→ **What to do**
Exact reproduction of the data is required, with images excluded.

Extracted records
────────────────────────────────────────
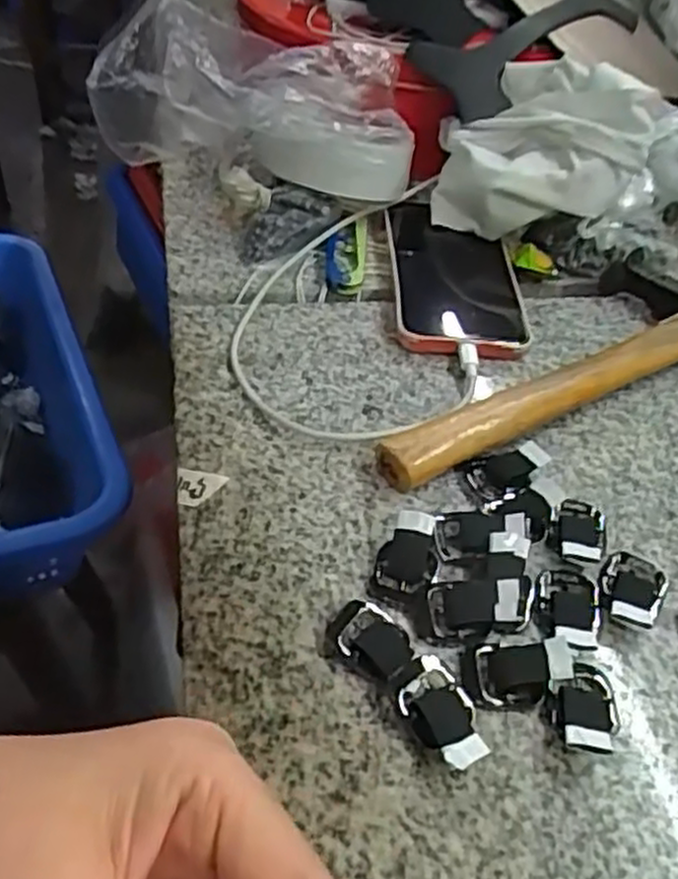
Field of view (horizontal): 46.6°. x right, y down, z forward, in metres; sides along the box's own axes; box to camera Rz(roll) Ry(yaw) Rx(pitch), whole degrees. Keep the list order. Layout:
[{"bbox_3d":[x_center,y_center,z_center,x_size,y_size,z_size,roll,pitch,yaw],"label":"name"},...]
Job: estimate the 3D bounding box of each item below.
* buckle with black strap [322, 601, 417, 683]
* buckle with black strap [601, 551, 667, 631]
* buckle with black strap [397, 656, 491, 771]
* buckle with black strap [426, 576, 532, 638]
[{"bbox_3d":[0.012,0.075,0.296,0.031,0.006,0.026,21,46,14],"label":"buckle with black strap"},{"bbox_3d":[0.121,0.060,0.322,0.025,0.012,0.040,24,47,16],"label":"buckle with black strap"},{"bbox_3d":[0.037,0.096,0.275,0.023,0.011,0.036,-27,54,-29],"label":"buckle with black strap"},{"bbox_3d":[0.057,0.062,0.305,0.042,0.014,0.024,4,45,-3],"label":"buckle with black strap"}]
────────────────────────────────────────
→ **Solution**
Field of view (horizontal): 46.6°. x right, y down, z forward, in metres; sides along the box's own axes; box to camera Rz(roll) Ry(yaw) Rx(pitch), whole degrees. Keep the list order. Layout:
[{"bbox_3d":[x_center,y_center,z_center,x_size,y_size,z_size,roll,pitch,yaw],"label":"name"},...]
Job: estimate the 3D bounding box of each item below.
* buckle with black strap [322, 601, 417, 683]
* buckle with black strap [601, 551, 667, 631]
* buckle with black strap [397, 656, 491, 771]
* buckle with black strap [426, 576, 532, 638]
[{"bbox_3d":[0.012,0.075,0.296,0.031,0.006,0.026,21,46,14],"label":"buckle with black strap"},{"bbox_3d":[0.121,0.060,0.322,0.025,0.012,0.040,24,47,16],"label":"buckle with black strap"},{"bbox_3d":[0.037,0.096,0.275,0.023,0.011,0.036,-27,54,-29],"label":"buckle with black strap"},{"bbox_3d":[0.057,0.062,0.305,0.042,0.014,0.024,4,45,-3],"label":"buckle with black strap"}]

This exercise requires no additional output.